The task = Repeat the listing that follows exactly. Pictures are not part of the copy.

Stored data =
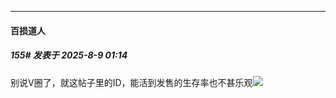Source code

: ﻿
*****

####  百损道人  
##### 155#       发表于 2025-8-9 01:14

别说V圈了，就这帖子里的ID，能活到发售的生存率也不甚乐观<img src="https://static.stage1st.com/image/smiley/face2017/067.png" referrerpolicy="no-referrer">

Result for this exercise =
Source code

: ﻿
*****

####  百损道人  
##### 155#       发表于 2025-8-9 01:14

别说V圈了，就这帖子里的ID，能活到发售的生存率也不甚乐观<img src="https://static.stage1st.com/image/smiley/face2017/067.png" referrerpolicy="no-referrer">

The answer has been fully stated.